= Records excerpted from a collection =
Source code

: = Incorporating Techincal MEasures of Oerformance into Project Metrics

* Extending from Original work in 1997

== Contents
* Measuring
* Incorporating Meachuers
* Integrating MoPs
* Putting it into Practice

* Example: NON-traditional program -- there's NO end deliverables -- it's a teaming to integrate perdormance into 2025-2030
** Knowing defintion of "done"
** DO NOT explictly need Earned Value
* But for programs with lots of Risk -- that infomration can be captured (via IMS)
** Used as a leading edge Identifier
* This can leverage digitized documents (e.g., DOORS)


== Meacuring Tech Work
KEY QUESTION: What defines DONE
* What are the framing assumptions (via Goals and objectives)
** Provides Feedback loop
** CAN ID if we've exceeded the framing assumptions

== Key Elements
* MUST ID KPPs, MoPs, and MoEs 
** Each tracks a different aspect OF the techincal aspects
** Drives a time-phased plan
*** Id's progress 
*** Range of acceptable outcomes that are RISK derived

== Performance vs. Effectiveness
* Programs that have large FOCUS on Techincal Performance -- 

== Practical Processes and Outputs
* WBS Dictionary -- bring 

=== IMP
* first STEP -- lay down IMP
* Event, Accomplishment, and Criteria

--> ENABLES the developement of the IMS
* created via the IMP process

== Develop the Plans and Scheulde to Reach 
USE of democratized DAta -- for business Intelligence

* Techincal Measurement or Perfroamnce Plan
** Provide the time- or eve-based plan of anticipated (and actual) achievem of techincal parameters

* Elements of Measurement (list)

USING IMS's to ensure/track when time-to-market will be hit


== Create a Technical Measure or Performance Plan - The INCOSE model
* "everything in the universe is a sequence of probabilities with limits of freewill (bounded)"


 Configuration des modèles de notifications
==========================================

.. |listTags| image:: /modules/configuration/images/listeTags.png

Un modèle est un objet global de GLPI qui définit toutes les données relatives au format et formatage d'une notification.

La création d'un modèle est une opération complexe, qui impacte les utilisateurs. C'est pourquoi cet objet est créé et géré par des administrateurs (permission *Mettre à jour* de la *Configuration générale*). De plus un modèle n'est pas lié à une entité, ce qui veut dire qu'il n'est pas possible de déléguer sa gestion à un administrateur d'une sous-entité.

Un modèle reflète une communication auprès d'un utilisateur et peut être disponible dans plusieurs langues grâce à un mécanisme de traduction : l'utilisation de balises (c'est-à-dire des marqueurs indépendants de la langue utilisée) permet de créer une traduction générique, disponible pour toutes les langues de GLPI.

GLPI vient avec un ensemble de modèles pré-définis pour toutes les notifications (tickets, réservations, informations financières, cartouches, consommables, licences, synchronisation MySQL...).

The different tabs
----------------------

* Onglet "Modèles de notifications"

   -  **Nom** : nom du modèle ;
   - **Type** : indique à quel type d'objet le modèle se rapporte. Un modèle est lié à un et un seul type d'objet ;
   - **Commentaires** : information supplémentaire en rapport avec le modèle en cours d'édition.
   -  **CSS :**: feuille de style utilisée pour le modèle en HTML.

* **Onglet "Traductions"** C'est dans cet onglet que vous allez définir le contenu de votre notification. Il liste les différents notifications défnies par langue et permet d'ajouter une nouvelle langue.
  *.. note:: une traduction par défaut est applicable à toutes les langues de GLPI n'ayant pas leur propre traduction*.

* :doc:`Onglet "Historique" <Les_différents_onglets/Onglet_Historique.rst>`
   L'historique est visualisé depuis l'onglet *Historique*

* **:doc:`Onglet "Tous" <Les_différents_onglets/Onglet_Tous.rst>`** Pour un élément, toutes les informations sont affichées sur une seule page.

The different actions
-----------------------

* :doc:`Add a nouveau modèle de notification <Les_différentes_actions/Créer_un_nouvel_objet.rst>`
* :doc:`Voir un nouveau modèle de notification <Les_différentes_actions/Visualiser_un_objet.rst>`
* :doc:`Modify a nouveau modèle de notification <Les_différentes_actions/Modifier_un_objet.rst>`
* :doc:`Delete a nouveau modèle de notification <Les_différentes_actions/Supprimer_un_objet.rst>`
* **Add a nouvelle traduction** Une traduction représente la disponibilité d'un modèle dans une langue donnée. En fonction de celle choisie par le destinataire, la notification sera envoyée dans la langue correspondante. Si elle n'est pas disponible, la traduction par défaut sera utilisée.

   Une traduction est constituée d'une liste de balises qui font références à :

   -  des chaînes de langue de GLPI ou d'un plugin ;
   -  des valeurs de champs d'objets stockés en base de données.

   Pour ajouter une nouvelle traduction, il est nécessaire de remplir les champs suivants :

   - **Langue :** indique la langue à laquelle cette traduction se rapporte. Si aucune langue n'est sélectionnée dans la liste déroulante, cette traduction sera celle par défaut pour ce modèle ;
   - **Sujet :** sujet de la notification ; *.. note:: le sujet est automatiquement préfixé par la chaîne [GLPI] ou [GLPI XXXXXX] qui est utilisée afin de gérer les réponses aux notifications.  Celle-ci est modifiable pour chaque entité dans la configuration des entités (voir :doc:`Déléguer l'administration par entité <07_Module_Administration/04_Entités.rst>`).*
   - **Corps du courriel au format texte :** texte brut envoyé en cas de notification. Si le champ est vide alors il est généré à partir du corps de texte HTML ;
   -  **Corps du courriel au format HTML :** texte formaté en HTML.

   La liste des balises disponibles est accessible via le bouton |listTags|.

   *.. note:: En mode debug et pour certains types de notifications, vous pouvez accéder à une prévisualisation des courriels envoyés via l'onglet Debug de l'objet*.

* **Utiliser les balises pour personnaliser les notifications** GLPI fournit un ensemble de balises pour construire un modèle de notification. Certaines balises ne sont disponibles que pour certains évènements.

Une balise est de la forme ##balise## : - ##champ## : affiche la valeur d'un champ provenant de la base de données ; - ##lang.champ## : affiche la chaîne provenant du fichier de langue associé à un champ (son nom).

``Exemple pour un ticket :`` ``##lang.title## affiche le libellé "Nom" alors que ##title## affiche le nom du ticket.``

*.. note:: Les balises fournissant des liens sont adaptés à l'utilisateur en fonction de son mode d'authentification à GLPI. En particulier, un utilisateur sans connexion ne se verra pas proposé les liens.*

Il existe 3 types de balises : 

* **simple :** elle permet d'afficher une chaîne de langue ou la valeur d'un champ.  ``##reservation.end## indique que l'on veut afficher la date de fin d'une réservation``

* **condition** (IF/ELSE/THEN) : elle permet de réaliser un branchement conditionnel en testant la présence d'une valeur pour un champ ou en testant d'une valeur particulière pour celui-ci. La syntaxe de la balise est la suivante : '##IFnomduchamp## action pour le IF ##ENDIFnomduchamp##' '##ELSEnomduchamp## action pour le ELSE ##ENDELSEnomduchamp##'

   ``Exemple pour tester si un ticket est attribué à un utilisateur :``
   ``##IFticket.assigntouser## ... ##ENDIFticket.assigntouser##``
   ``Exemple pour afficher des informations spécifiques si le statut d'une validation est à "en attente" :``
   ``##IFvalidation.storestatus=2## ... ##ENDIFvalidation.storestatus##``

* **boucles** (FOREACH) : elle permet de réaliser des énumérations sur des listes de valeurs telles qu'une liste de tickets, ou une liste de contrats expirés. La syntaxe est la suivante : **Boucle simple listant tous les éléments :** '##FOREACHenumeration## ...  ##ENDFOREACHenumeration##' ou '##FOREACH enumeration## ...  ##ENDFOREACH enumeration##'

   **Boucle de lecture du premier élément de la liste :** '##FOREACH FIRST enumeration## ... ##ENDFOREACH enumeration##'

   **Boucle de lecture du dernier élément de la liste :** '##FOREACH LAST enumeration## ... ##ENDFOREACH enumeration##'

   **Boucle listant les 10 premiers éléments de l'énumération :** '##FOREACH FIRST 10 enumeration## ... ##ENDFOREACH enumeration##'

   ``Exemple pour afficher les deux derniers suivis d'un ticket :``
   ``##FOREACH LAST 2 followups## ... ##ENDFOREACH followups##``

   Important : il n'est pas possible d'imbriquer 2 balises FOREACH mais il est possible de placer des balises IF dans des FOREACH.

= TASK DESCRIPTION =
Each line of the data that includes "ENDFOREACH" should be copied.

= RESULT FOR THIS TASK =
* **boucles** (FOREACH) : elle permet de réaliser des énumérations sur des listes de valeurs telles qu'une liste de tickets, ou une liste de contrats expirés. La syntaxe est la suivante : **Boucle simple listant tous les éléments :** '##FOREACHenumeration## ...  ##ENDFOREACHenumeration##' ou '##FOREACH enumeration## ...  ##ENDFOREACH enumeration##'
   **Boucle de lecture du premier élément de la liste :** '##FOREACH FIRST enumeration## ... ##ENDFOREACH enumeration##'
   **Boucle de lecture du dernier élément de la liste :** '##FOREACH LAST enumeration## ... ##ENDFOREACH enumeration##'
   **Boucle listant les 10 premiers éléments de l'énumération :** '##FOREACH FIRST 10 enumeration## ... ##ENDFOREACH enumeration##'
   ``##FOREACH LAST 2 followups## ... ##ENDFOREACH followups##``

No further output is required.